[課題 1] 提示文によると、この記事はGENROQの何年何月号の記事を加筆・修正したものですか。

━━━ 提示文

最終の空冷ポルシェを令和に愛でる! LONG-TERM REPORT Vol.4

ポルシェ 911(タイプ993)ロングタームレポート:第4回「もう、ピッカピカやで!」

993ロングタームレポート第4回
993ロングタームレポート第4回。
23年落ちのヤングタイマーとの愛を深めるために選んだ手段は、内外装のクリーニング。ポリッシャーでギュイーン! と磨いてピッカピカ♪ なんて思っていたら、いやいやこれがとっても奥が深いのであった。というわけで今回の「外装編」では、塗装から純正パーツの話まで、空冷予備軍には“耳ダンボ”なお話を交えながら徹底解説してみよう。(※この記事はGENROQ 2018年6月号の「ロングターム・レポート」を加筆・修正し再収録したものです)

内外装リフレッシュ、実践編

「身」も心もボクのものに! と題して始まった993の内外装リフレッシュ編。一番最初の作業は“磨き”となりました。

クレフで作業を担当して下さるのは、磨き&コーティングのプロフェッショナルである今市博文氏、通称ヒロさん(現在は残念ながら引退)。事前に打ち合わせをしたとき代表の水島サンからは「クリアの残り具合を見ないと、どこまで作業できるかわからないなぁ・・・」なんて脅されていたのですが、ヒロさんはマイ993を診るやいなや、無言のもとにザーッと水洗いしてから素早く拭き上げ、いきなりポリッシャーを“ヴィーン!!”。

ギャーッ! オッサンなにすんねん!!

しかし焦ったのもつかの間、磨かれた部分は傷ひとつなくピッカピカになってしまいました。どうやら塗膜を診た段階で、瞬時にクリア層が残ってるのを見抜いてしまったようなのです。職人、怖えぇ~。見た目も怖えぇ~。

「これはきっと、塗装したあとに雑なポリッシュした結果だね・・・」

さらには「記事的にはツマラナイかもしれないけれど、このクルマの塗装状態はかなりいいですね」と顔に似合わぬリップサービスまで。

ヒロさん、まじ!? ほんと? いいんです、いーんです。記事的になんて、どうだっていーんです。自分の993が褒められただけで、ワタクシ幸せですから!

━━━━━━
━━━ 課題資料

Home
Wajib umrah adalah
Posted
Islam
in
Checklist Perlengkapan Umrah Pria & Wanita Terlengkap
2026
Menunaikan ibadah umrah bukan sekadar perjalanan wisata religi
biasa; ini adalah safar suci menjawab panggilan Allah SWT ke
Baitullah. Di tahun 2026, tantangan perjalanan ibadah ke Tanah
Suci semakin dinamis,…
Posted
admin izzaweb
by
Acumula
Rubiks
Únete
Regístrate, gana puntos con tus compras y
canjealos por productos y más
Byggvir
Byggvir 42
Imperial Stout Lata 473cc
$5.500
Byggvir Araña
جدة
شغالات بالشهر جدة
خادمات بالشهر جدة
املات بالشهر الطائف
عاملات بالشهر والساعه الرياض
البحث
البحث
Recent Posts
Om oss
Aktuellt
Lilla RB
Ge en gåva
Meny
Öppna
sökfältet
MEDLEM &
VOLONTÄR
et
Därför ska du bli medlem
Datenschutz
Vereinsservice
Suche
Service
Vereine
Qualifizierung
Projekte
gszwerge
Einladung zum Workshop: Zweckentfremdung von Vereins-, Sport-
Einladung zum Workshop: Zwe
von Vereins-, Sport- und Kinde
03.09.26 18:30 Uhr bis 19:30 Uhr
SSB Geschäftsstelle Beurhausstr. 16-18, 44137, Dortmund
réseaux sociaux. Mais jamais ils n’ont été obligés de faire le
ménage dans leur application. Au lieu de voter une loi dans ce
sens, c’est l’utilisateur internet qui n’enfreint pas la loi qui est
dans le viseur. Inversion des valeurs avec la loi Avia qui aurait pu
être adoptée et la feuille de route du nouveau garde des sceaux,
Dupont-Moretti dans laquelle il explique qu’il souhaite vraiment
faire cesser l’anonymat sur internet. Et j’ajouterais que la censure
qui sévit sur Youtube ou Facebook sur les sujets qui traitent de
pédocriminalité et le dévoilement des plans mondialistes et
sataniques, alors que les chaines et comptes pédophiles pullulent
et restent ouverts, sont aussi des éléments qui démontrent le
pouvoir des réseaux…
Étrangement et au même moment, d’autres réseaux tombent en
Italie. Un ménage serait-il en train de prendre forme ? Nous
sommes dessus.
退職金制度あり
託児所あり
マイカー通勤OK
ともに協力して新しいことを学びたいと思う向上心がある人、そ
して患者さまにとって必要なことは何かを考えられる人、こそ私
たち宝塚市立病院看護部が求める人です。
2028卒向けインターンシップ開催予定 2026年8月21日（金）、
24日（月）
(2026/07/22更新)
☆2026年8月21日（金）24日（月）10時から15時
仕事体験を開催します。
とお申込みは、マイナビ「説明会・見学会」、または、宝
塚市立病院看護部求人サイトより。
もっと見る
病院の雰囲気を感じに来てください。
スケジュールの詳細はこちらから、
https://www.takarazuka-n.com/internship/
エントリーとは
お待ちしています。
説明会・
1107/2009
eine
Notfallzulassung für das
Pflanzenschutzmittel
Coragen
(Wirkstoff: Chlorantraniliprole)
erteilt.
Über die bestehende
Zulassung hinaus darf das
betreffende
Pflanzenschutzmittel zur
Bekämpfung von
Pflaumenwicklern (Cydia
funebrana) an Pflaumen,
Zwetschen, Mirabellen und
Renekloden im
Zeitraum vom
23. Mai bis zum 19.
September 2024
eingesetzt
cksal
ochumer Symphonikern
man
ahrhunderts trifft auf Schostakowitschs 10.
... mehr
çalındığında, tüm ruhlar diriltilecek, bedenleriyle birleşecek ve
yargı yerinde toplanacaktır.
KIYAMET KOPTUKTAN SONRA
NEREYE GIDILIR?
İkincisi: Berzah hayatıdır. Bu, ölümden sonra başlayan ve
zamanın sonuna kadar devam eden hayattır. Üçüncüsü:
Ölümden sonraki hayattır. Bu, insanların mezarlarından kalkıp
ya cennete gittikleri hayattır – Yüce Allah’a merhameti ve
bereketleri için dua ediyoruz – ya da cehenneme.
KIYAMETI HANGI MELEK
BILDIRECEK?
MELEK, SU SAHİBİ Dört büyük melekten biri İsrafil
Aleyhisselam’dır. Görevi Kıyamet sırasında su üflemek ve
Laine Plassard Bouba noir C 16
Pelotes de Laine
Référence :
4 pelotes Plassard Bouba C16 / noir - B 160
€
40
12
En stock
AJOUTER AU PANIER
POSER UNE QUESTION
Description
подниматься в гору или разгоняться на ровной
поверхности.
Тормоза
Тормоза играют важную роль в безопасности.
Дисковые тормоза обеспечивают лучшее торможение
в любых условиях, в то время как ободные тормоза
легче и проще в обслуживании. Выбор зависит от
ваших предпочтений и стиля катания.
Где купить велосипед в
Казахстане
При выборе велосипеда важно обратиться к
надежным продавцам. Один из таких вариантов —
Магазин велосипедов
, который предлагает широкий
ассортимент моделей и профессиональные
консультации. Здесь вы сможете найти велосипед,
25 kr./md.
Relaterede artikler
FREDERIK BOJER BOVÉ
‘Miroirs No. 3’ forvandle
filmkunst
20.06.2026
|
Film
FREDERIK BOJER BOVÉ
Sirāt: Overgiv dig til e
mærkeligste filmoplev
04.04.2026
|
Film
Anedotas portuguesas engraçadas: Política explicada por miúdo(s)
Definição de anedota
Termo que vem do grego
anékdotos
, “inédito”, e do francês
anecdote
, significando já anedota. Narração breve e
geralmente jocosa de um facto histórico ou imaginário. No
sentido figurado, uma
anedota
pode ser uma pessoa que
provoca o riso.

━━━━━━

[課題 2] 記録の冒頭から「Regístrate, gana puntos con tus compras y」を含む行までを、両端の行も含めて、「Posted」を「Diposting」に差し替えて示してください。それ以外はすべて変更しないでください。

[解答 1] GENROQ 2018年6月号です。

[解答 2]
Home
Wajib umrah adalah
Diposting
Islam
in
Checklist Perlengkapan Umrah Pria & Wanita Terlengkap
2026
Menunaikan ibadah umrah bukan sekadar perjalanan wisata religi
biasa; ini adalah safar suci menjawab panggilan Allah SWT ke
Baitullah. Di tahun 2026, tantangan perjalanan ibadah ke Tanah
Suci semakin dinamis,…
Diposting
admin izzaweb
by
Acumula
Rubiks
Únete
Regístrate, gana puntos con tus compras y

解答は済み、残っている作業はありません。